2016 Commencement Ceremony on Hearn Plaza
2016 Commencement Ceremony on Hearn Plaza

As part of a Business Insider series, “Price of Profits,” Jim Otteson, executive director of the BB&T Center for the Study of Capitalism, shares an essay on honorable business. In it, he talks about our “Why Business?” course that will be a gateway course for all undergraduate business majors beginning this fall. He writes:

“When I tell people I teach business ethics, I often get asked, “Isn’t ‘business ethics’ an oxymoron?” Students, in particular, including those studying business, are defensive and uncertain. One student told me that she tells people she’s studying “human resources,” since she’s too embarrassed to tell people she’s actually studying finance. People “unfriend” her if she says she’s studying finance, she said.

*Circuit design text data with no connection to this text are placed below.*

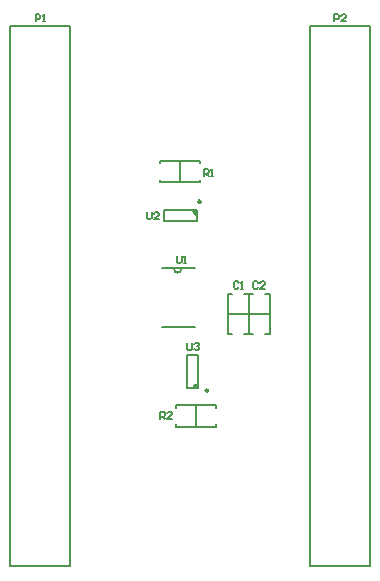
<source format=gto>
G04 Layer_Color=65535*
%FSLAX42Y42*%
%MOMM*%
G71*
G01*
G75*
%ADD25C,0.20*%
%ADD26C,0.13*%
%ADD27C,0.25*%
%ADD28C,0.15*%
G36*
X20538Y6512D02*
X20493D01*
X20523Y6542D01*
X20538D01*
Y6512D01*
D02*
G37*
G36*
X20527Y7970D02*
X20496Y8001D01*
Y8016D01*
X20527D01*
Y7970D01*
D02*
G37*
D25*
X20335Y7517D02*
G03*
X20396Y7517I30J0D01*
G01*
X20235Y7529D02*
X20510D01*
X20235Y7026D02*
X20510D01*
X18948Y5004D02*
Y9576D01*
X19456Y5004D02*
Y9576D01*
X18948D02*
X19456D01*
X18948Y5004D02*
X19456D01*
X21488D02*
Y9576D01*
X21996Y5004D02*
Y9576D01*
X21488D02*
X21996D01*
X21488Y5004D02*
X21996D01*
D26*
X20496Y8011D02*
G03*
X20527Y7972I40J0D01*
G01*
X20533Y6542D02*
G03*
X20494Y6511I0J-40D01*
G01*
X20246Y7926D02*
Y8016D01*
Y7926D02*
X20527D01*
X20246Y8016D02*
X20527D01*
Y7926D02*
Y8016D01*
X20448Y6792D02*
X20538D01*
X20448Y6511D02*
Y6792D01*
X20538Y6511D02*
Y6792D01*
X20448Y6511D02*
X20538D01*
D27*
X20560Y8089D02*
G03*
X20560Y8089I-10J0D01*
G01*
X20621Y6489D02*
G03*
X20621Y6489I-10J0D01*
G01*
D28*
X20213Y8414D02*
Y8434D01*
X20554D01*
Y8414D02*
Y8434D01*
X20213Y8254D02*
Y8274D01*
Y8254D02*
X20554D01*
Y8274D01*
X20384Y8254D02*
Y8434D01*
X20693Y6184D02*
Y6204D01*
X20353Y6184D02*
X20693D01*
X20353D02*
Y6204D01*
X20693Y6344D02*
Y6364D01*
X20353D02*
X20693D01*
X20353Y6344D02*
Y6364D01*
X20523Y6184D02*
Y6364D01*
X21107Y7307D02*
X21147D01*
Y6967D02*
Y7307D01*
X21107Y6967D02*
X21147D01*
X20967D02*
X21007D01*
X20967D02*
Y7307D01*
X21007D01*
X20967Y7137D02*
X21147D01*
X20929Y7307D02*
X20969D01*
Y6967D02*
Y7307D01*
X20929Y6967D02*
X20969D01*
X20789D02*
X20829D01*
X20789D02*
Y7307D01*
X20829D01*
X20789Y7137D02*
X20969D01*
X20358Y7629D02*
Y7579D01*
X20368Y7569D01*
X20388D01*
X20398Y7579D01*
Y7629D01*
X20418Y7569D02*
X20438D01*
X20428D01*
Y7629D01*
X20418Y7619D01*
X20447Y6893D02*
Y6843D01*
X20457Y6833D01*
X20477D01*
X20487Y6843D01*
Y6893D01*
X20507Y6883D02*
X20517Y6893D01*
X20537D01*
X20547Y6883D01*
Y6873D01*
X20537Y6863D01*
X20527D01*
X20537D01*
X20547Y6853D01*
Y6843D01*
X20537Y6833D01*
X20517D01*
X20507Y6843D01*
X20104Y7997D02*
Y7947D01*
X20114Y7938D01*
X20134D01*
X20144Y7947D01*
Y7997D01*
X20204Y7938D02*
X20164D01*
X20204Y7977D01*
Y7987D01*
X20194Y7997D01*
X20174D01*
X20164Y7987D01*
X20218Y6248D02*
Y6308D01*
X20248D01*
X20258Y6298D01*
Y6278D01*
X20248Y6268D01*
X20218D01*
X20238D02*
X20258Y6248D01*
X20318D02*
X20278D01*
X20318Y6288D01*
Y6298D01*
X20308Y6308D01*
X20288D01*
X20278Y6298D01*
X20587Y8306D02*
Y8366D01*
X20617D01*
X20627Y8356D01*
Y8336D01*
X20617Y8326D01*
X20587D01*
X20607D02*
X20627Y8306D01*
X20647D02*
X20667D01*
X20657D01*
Y8366D01*
X20647Y8356D01*
X21692Y9614D02*
Y9674D01*
X21722D01*
X21732Y9664D01*
Y9644D01*
X21722Y9634D01*
X21692D01*
X21792Y9614D02*
X21752D01*
X21792Y9654D01*
Y9664D01*
X21782Y9674D01*
X21762D01*
X21752Y9664D01*
X19164Y9614D02*
Y9674D01*
X19194D01*
X19204Y9664D01*
Y9644D01*
X19194Y9634D01*
X19164D01*
X19224Y9614D02*
X19244D01*
X19234D01*
Y9674D01*
X19224Y9664D01*
X21046Y7403D02*
X21036Y7413D01*
X21016D01*
X21006Y7403D01*
Y7363D01*
X21016Y7353D01*
X21036D01*
X21046Y7363D01*
X21106Y7353D02*
X21066D01*
X21106Y7393D01*
Y7403D01*
X21096Y7413D01*
X21076D01*
X21066Y7403D01*
X20881D02*
X20871Y7413D01*
X20851D01*
X20841Y7403D01*
Y7363D01*
X20851Y7353D01*
X20871D01*
X20881Y7363D01*
X20901Y7353D02*
X20921D01*
X20911D01*
Y7413D01*
X20901Y7403D01*
M02*

</source>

Many students see business as at best a necessary evil, or at worst an active agent in the corruption of decent society. When asked why they’re studying business, usually the only two possible answers are to get a job or to make money. Of course, business students (like all other students) no doubt do want a job and to make money, but is there no other reason one might study business? No higher purpose it might serve?

Many blame capitalism, business, or finance for the 2008–’09 economic downturn, and many have charged business schools with teaching things the wrong way or the wrong things altogether. In response, many business schools decided to reevaluate what they were doing. But their self-examination led to little substantive change: most have kept doing what they had been doing, perhaps hoping that they could simply ride out the storm of criticism.

At Wake Forest University, where I teach, we decided to take a different tack. We wanted to address the criticisms squarely, and give students a real opportunity to think about big questions that need to be asked: Should we have a market economy? What are the responsibilities of a firm in a market economy? What are the objections raised to business, and what are the responses?”